I think that the impedance mismatch would be less of a problem, if

  1. RDBMSes got better at useful error reporting, which the application layer could easily translate into meaningful error messages for the end user. That way, a lot of redundant, defensive error avoidance code could be torn out of the middle ware/application.
  2. Relations in RDBMSes were easier to query for metainformation: E.g., if it were easier to deduce valid values for a column, the application could automatically map columns to useful end-user widgets. JDBC and similar RDBMS access software already offers some metadata information about tables (which I think should be used more), but as far as I know, there is no easy way to translate a set of CHECK constraints into auto-generated data types in the application layer.
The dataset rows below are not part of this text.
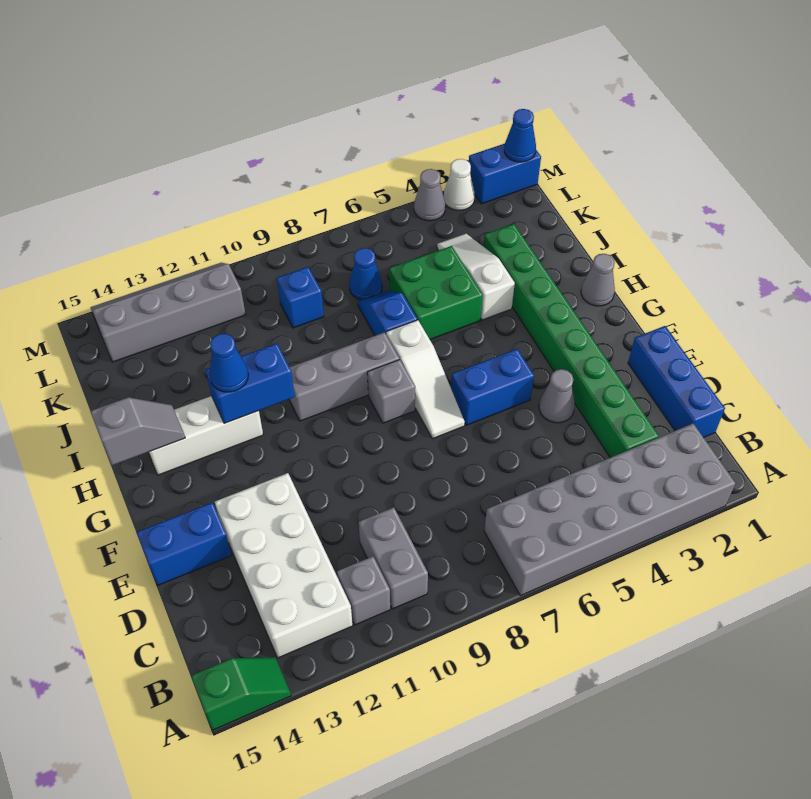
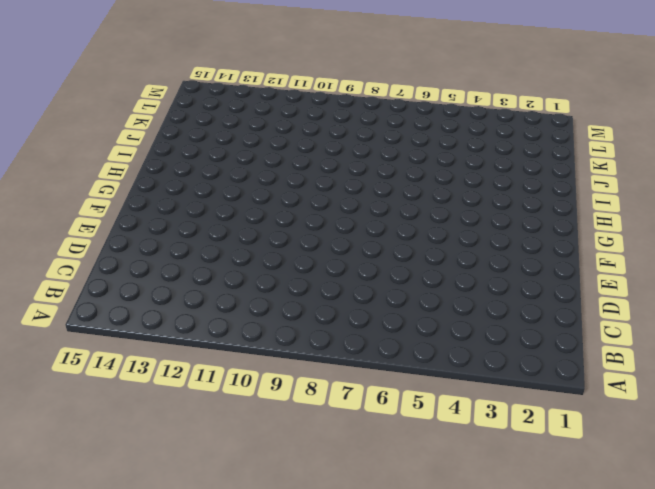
none -> grey brick A2:B7 level 1
none -> green slope A14:A15 level 1 top 15
none -> grey brick B10:C10 level 1

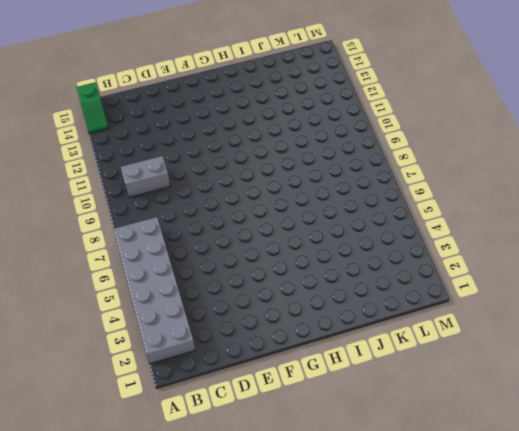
none -> grey brick B11 level 1
none -> white brick B12:E13 level 1
none -> blue brick C1:E1 level 1

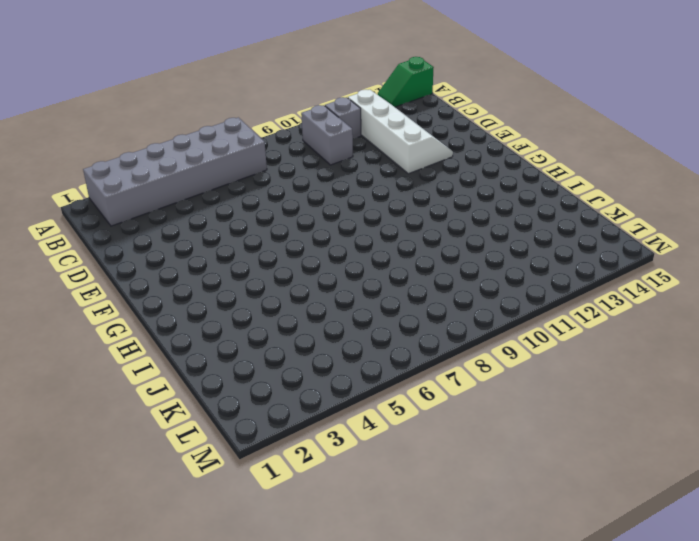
white slope B12:E13 level 1 top 12 -> white brick B12:E13 level 1
none -> blue brick C1:E1 level 1
none -> green brick C3:J3 level 1
none -> grey cone E4 level 1

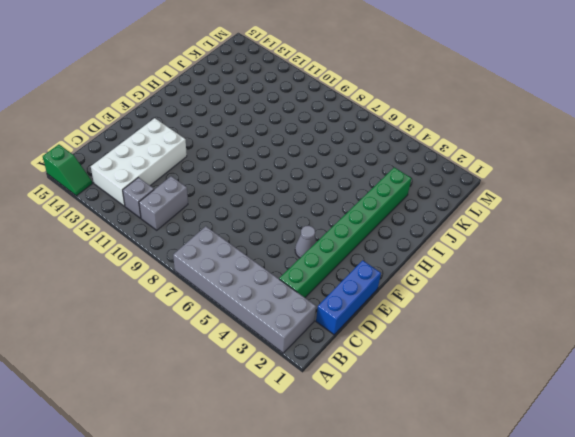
none -> blue brick E14:E15 level 1
none -> blue brick F5:F6 level 1
none -> white slope F7:H7 level 1 top H

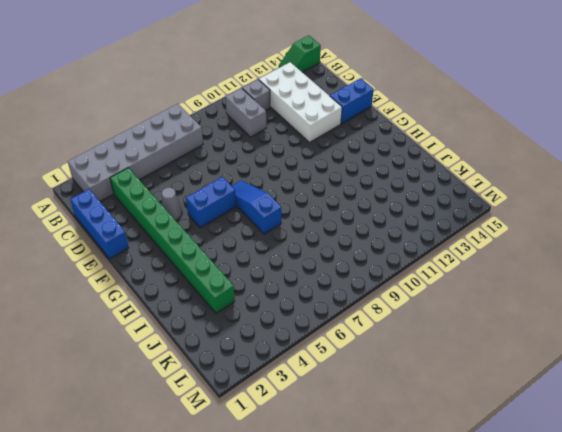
blue slope F7:H7 level 1 top H -> white slope F7:H7 level 1 top H
none -> grey brick G8 level 1
none -> grey cone H1 level 1
none -> grey brick H8:H10 level 1

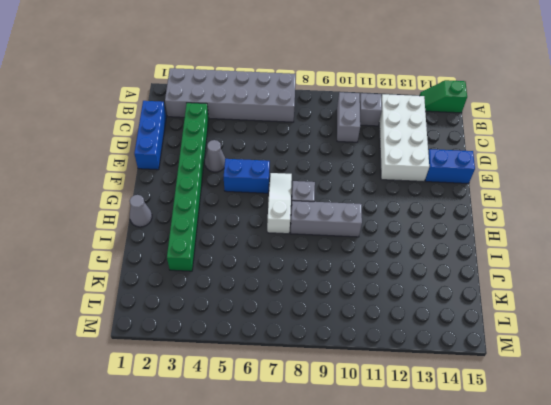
none -> white brick H12:H14 level 1
none -> white slope I4:K4 level 1 top I
none -> green brick I5:J6 level 1

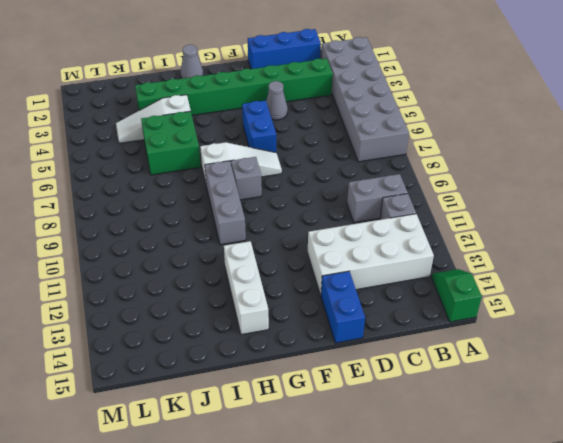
none -> blue slope I7:J7 level 1 top I
none -> blue cone K7 level 1
none -> blue brick K9 level 1

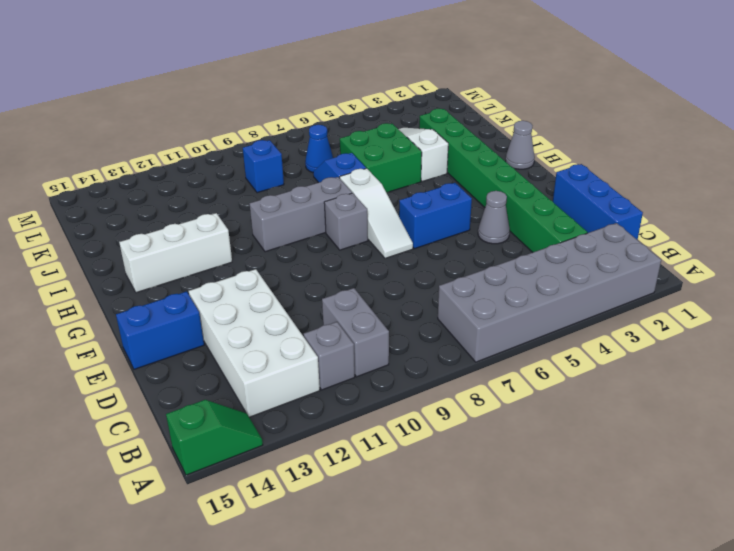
none -> grey slope L11:M14 level 1 top L
none -> blue brick M1:M2 level 1
none -> white cone M3 level 1

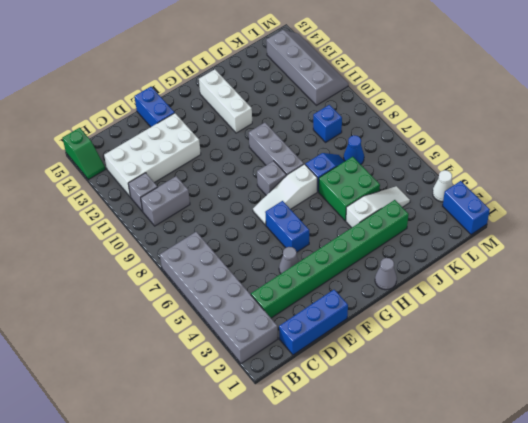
none -> grey cone M4 level 1
none -> blue brick H11:H12 level 2
none -> grey slope H14:H15 level 2 top 15

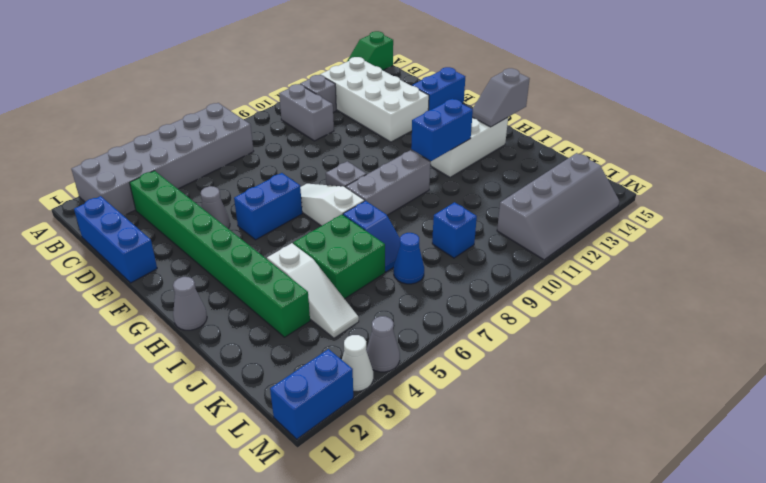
none -> blue cone M1 level 2
none -> blue cone H12 level 3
For once, I actually want to praise MySQL: MySQL has the ENUM type which is easy to translate into a data type with a discrete set of valid values. Unfortunately, MySQL's ENUM type is not gotcha-free:
  3. The OO World would focus less on paradigm/pattern/framework of the year/month/week and focus less on hiding the fact that many data are eventually stored in an RDBMS. In other words, cut down on the fear for coupling.
  4. The OO World would accept RDBMS-software as valid, powerful technology which sould be exploited and given responsibilities, in stead of only being viewed as a necessary evil. One of the consequences of this is to spend less time reading the latest UML book; read up on relational theory, SQL, etc., in stead.
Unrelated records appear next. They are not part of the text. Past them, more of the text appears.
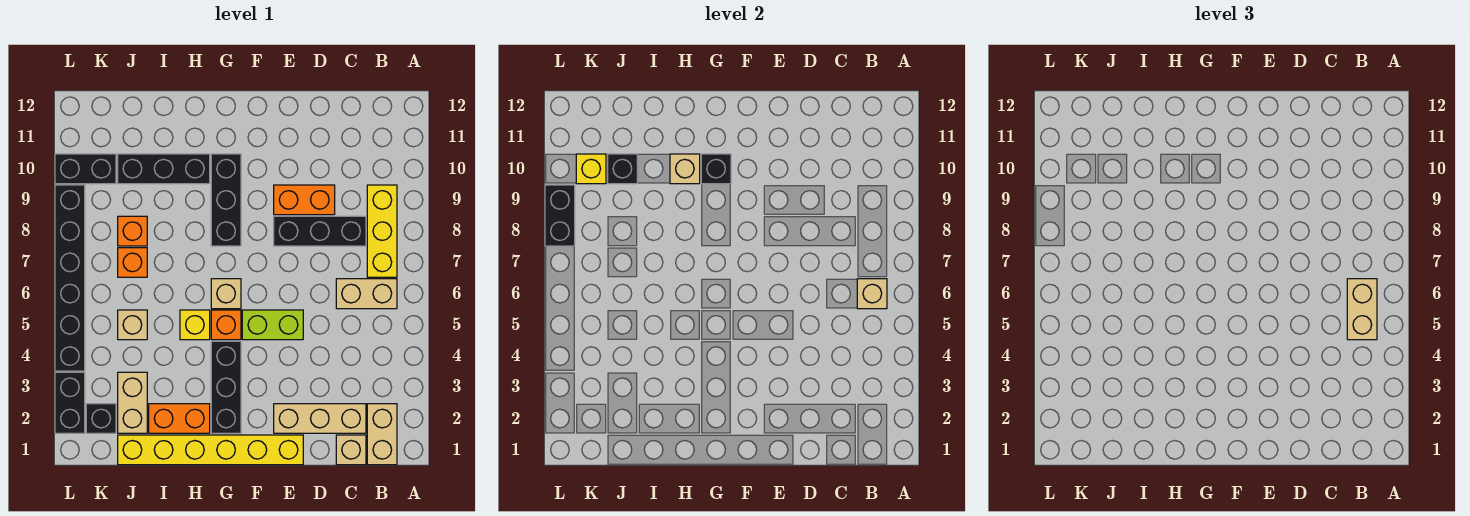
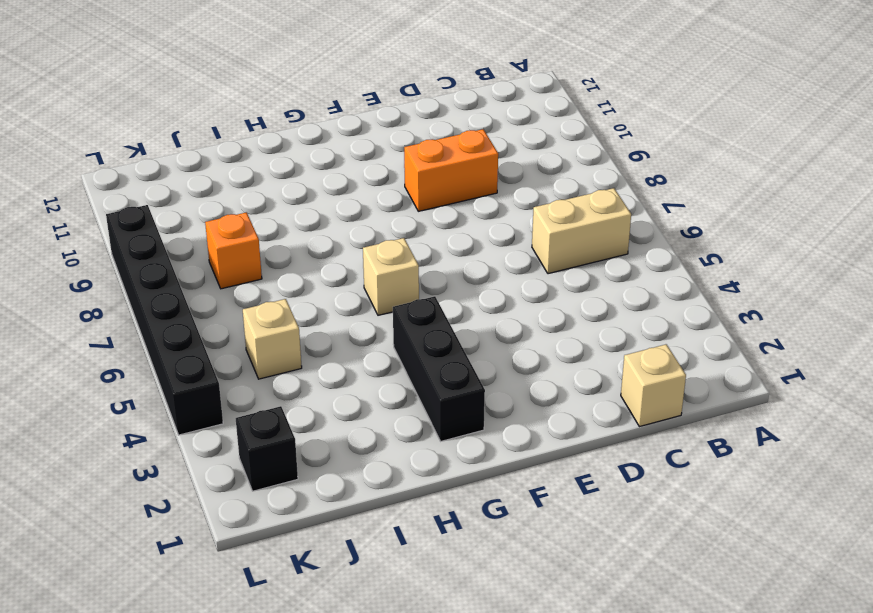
none -> tan brick B1:B2 level 1
none -> yellow brick B7:B9 level 1
none -> tan brick C2:E2 level 1
none -> black brick C8:E8 level 1

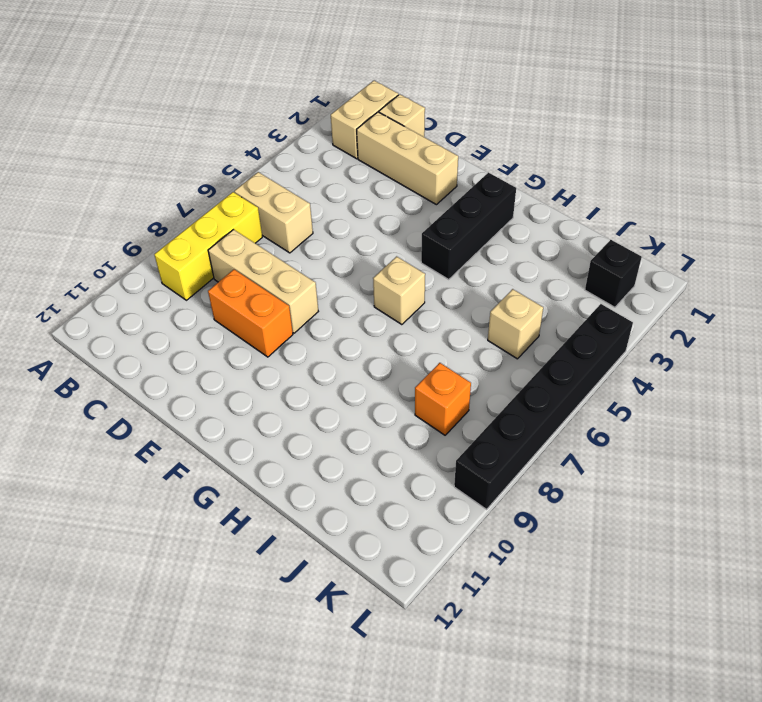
tan brick C8:E8 level 1 -> black brick C8:E8 level 1
none -> yellow brick E1:J1 level 1
none -> lime brick E5:F5 level 1
none -> orange brick G5 level 1
none -> black brick G8:G10 level 1

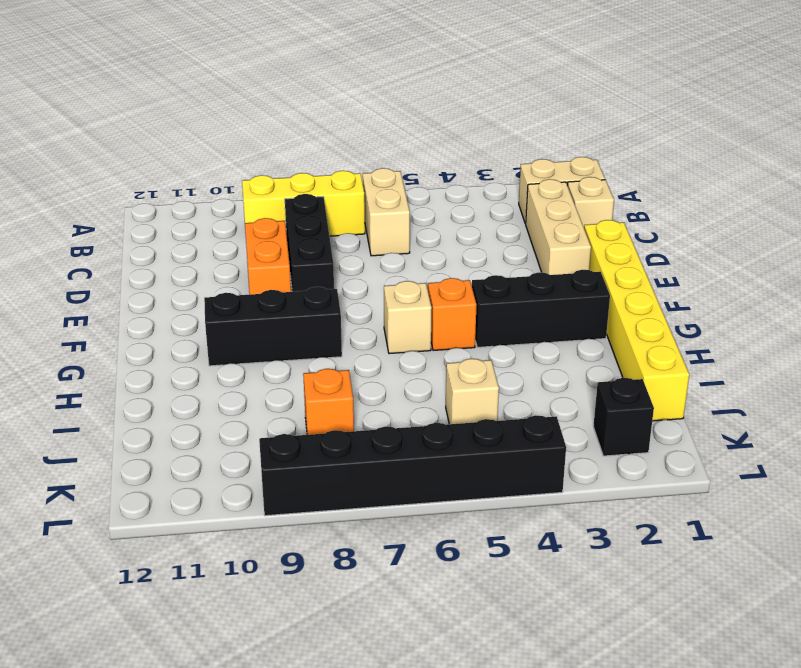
none -> lime brick E5:F5 level 1
none -> orange brick H2:I2 level 1
none -> yellow brick H5 level 1
none -> black brick H10:J10 level 1

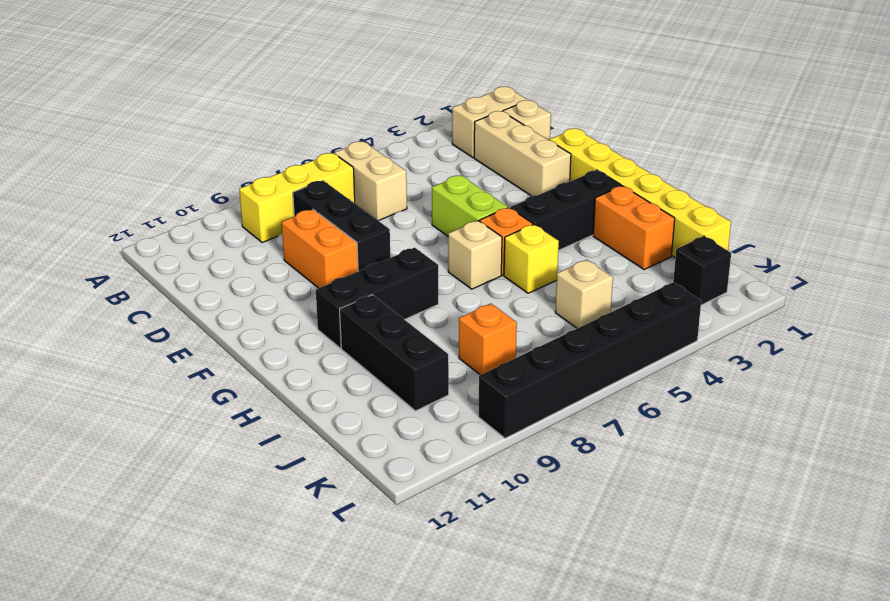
none -> tan brick J2:J3 level 1
none -> orange brick J7 level 1
none -> black brick K10:L10 level 1
none -> black brick L2:L3 level 1

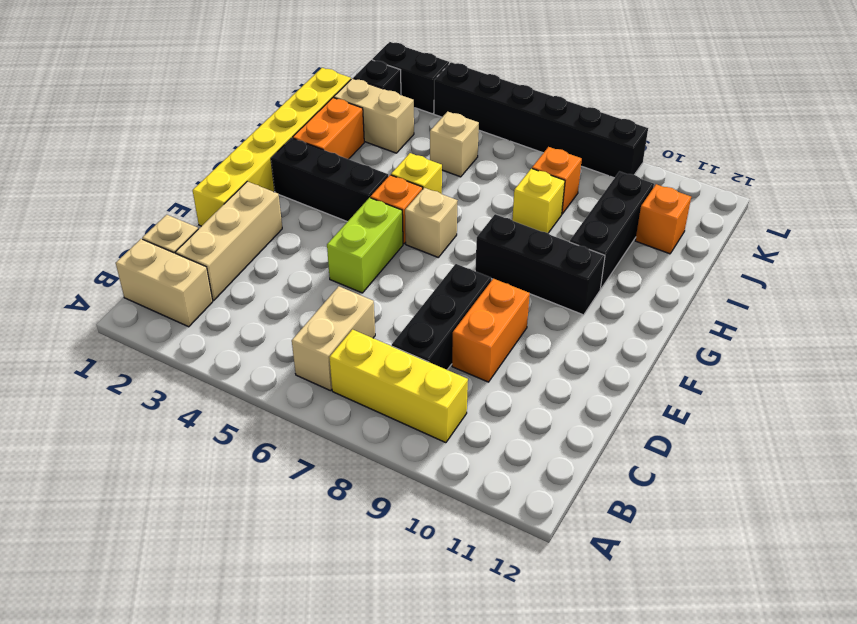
yellow brick I8 level 1 -> yellow brick K10 level 2
orange brick J11 level 1 -> orange brick J7 level 1
none -> black brick K10:L10 level 1
none -> tan brick B6 level 2
none -> black brick G10 level 2
none -> tan brick H10 level 2

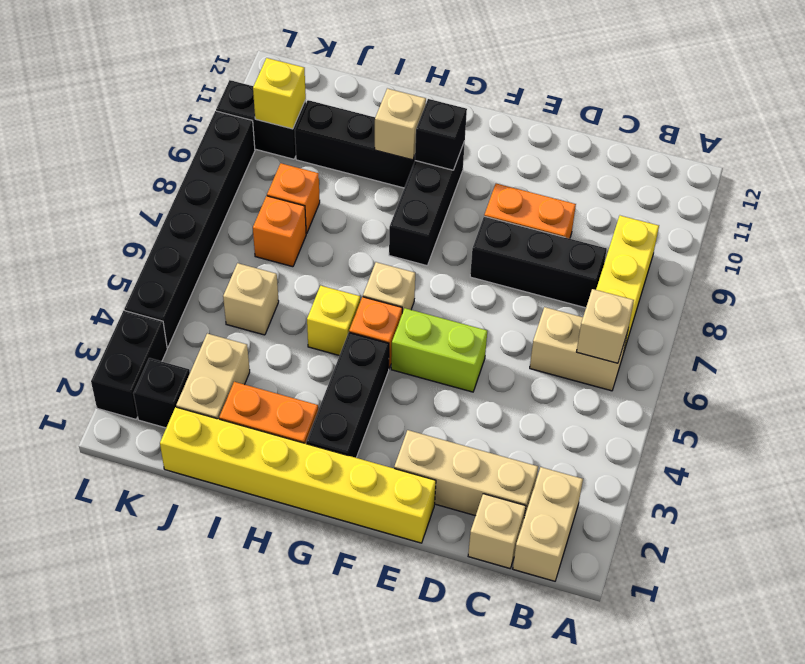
none -> black brick J10 level 2
none -> black brick L8:L9 level 2
none -> tan brick B5:B6 level 3

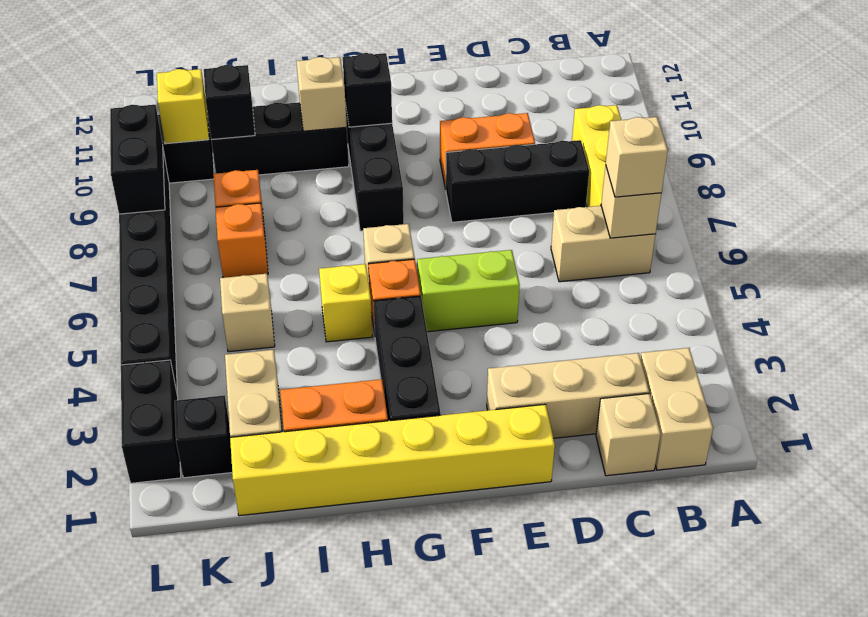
tan brick B6 level 3 -> tan brick B5:B6 level 3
The result of 1 and 2 could be less middleware "obesity" problems and more centralized constraint handling. Points 3 and 4 are actually wishes for less tendentious religiosity in the OO World: OO is a (sometimes) practical way to organize code, not an ever good, all-encompassing computing ideology.

While facing the risk of being seen as a make-love-not-war tech hippie, I suggest that the term "impedance mismatch" should be terminated and replaced with something less pessimistic, such as "practical issues in combination of forces".